On the routes I was allowed to walk around in my district, I started putting the posters up again at night with a friend and then slowly during the day. I launched a huge newsletter to an A list of people and sent the imagse at different milestones during the Covid months, such as full moons, a new law, a huge strike, Black Lives Matter, etc
That’s how The Re Project really started.
It gained quite some interest and an amazing response. It came at the right time because people were realising and reflecting a lot. It was also a time to reconnect to nature or loved ones and, above all, to ourselves. That was the world’s call to reset, start anew, and go through a global rebirth. We all came to a point during the pandemic where we had a personal crisis which meant we had to deconstruct and reconstruct ourselves to adapt to the situation. It was a call to reaction because before the pandemic, we were all hitting a wall, and that isolated time showed us how dysfunctional we actually were and gave us a moment for us. just us.
What was your collaboration with Souvenir about?
They asked me to do a t-shirt with them during the pandemic to do with my Re Project. I created a lexicon of above 100 re- words on how to reboot the world. We worked on a Talisman around it and developed a symbol with my friend Casilde.

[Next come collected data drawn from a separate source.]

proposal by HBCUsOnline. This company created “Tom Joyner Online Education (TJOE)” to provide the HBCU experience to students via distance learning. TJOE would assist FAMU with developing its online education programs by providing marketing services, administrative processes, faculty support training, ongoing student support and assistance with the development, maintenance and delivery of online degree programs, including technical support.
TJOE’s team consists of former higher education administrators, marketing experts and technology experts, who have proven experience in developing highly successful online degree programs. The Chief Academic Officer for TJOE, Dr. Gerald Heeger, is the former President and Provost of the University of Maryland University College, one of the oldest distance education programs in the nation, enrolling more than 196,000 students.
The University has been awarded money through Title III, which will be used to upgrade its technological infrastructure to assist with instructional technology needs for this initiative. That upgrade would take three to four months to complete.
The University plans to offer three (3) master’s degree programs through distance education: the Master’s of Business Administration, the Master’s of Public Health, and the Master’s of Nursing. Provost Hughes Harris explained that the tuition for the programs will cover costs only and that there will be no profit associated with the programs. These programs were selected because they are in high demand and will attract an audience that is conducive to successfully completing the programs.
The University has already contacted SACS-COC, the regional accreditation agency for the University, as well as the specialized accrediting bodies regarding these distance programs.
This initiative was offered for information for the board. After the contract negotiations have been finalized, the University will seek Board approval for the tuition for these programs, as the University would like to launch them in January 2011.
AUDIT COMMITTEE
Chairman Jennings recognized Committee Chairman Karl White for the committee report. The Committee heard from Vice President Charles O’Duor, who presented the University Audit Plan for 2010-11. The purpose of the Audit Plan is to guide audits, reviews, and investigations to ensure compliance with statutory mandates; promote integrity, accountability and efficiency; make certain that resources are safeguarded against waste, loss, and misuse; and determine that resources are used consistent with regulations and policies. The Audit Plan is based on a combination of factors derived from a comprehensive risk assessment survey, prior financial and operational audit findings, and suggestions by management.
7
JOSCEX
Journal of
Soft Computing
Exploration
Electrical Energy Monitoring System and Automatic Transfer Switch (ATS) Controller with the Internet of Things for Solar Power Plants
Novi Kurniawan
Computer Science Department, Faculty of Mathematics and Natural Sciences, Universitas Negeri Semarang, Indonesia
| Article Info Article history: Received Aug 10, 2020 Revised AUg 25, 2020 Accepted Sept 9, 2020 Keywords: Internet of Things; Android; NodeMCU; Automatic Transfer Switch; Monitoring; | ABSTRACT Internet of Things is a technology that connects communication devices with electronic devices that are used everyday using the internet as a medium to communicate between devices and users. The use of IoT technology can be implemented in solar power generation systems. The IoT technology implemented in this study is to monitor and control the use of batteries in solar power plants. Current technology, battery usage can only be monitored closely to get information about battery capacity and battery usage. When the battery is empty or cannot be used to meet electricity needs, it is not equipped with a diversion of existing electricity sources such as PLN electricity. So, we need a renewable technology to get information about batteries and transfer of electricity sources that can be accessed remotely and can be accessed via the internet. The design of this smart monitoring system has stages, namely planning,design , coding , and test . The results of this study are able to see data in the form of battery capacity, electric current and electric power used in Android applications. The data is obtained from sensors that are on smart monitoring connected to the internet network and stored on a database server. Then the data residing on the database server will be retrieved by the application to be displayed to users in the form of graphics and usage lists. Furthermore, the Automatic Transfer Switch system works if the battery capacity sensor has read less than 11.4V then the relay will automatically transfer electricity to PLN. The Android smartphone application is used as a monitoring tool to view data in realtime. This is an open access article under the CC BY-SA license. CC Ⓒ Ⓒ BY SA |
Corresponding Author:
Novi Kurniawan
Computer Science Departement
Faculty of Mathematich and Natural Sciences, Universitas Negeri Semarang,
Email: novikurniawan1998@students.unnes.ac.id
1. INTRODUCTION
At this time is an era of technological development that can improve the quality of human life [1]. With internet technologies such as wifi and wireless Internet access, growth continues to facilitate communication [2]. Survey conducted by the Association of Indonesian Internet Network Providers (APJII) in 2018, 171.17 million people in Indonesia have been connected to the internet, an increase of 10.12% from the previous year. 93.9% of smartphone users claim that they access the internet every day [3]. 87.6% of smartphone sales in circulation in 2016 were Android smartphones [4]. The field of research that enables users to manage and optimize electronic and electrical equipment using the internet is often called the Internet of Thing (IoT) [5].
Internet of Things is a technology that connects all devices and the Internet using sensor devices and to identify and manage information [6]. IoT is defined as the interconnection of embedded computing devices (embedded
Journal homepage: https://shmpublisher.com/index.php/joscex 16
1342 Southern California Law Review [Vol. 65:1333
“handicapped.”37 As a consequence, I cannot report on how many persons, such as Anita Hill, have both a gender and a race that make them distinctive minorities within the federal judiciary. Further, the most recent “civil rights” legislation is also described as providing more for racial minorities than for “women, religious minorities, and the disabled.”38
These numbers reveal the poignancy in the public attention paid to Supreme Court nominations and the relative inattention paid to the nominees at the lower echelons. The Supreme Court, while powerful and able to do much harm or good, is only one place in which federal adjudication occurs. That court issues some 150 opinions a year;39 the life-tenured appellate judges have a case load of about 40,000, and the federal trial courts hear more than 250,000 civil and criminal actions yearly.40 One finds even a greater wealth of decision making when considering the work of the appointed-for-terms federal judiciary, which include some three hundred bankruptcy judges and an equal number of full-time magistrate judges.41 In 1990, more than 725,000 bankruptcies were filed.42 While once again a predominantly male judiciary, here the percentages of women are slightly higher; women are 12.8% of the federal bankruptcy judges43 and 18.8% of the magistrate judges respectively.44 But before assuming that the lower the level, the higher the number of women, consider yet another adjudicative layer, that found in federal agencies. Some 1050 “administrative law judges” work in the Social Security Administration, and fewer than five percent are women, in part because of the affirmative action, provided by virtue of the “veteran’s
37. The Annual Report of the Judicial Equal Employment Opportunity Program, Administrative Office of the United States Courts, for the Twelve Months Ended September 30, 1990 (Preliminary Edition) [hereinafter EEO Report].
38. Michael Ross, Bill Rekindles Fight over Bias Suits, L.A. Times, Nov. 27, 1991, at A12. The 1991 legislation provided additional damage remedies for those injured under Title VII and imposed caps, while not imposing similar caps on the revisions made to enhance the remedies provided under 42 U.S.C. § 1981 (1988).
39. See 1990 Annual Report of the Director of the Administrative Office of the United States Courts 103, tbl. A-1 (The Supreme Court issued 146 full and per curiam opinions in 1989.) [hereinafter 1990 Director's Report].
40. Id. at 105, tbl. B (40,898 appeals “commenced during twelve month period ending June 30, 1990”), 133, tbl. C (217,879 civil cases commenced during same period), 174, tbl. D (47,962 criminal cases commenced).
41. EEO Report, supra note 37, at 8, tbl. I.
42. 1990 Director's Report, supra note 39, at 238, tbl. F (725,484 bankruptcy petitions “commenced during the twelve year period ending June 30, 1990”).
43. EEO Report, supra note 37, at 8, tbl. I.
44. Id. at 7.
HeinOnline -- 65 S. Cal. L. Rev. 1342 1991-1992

A man surrounded by many layers of aura.
It looks like a ripple of energy layers mirroring a vagina shape. The silhouette looks like coming from or going towards another dimension.
The Womb of the Universe.
We eventually used this symbol and carved them around other of my images we used for the campaign. Images of friends and muses around the world, mostly in nature or empowering situations, with their outshining auras.
The brainchild of Mallon and his wife Karin Oender, Souvenir Official launched in 2011 in Berlin as a concept gallery with a rotation of souvenirs designed by famous artists, including Marc Brandenburg and Norbert Bisky. “Fashion is a tool of activation and a reaction to events. It is a mirror to society that can question things and become a testament to what happens,” says Mallon.
Souvenir Official and Graessl have also collaborated on a new, long-sleeved T-shirt, a graphic design of a figure surrounded by an aura. “T-shirts are a good way to communicate. It’s on people and it travels, becoming subliminal messages that walk around,” Graessl adds. (taken from a Vogue article about the collaboration)
Do you have future plans?
Right before Covid, I hung up posters in the streets of Berlin. Two years ago, I did the project in Miami for Art Basel, and last year, I did the same in Mexico City. I changed all the words to Spanish and put it up for Zona Maco. I brought the project to all the cities I was going to. The idea is to continue it. It is definitely something that needs to be ongoing, we are constantly in need of reminders.
I’m still working on more aura portraits of friends and some pieces connected to this concept, and the idea is to do a larger show re-grouping all these ideas under one roof.
When people see a poster, what do you hope it evokes?
Funny that you use those words because “hope” is exactly the word I would use. That’s what I hope inspires people. Sometimes we feel so stuck, but every day is a new chance, and it is truly never too late to change. So much we need to unlearn to relearn our own way. A proper treasure quest. Maybe that’s the whole game?
And funnily enough, that’s what Pandora left in her box, hope.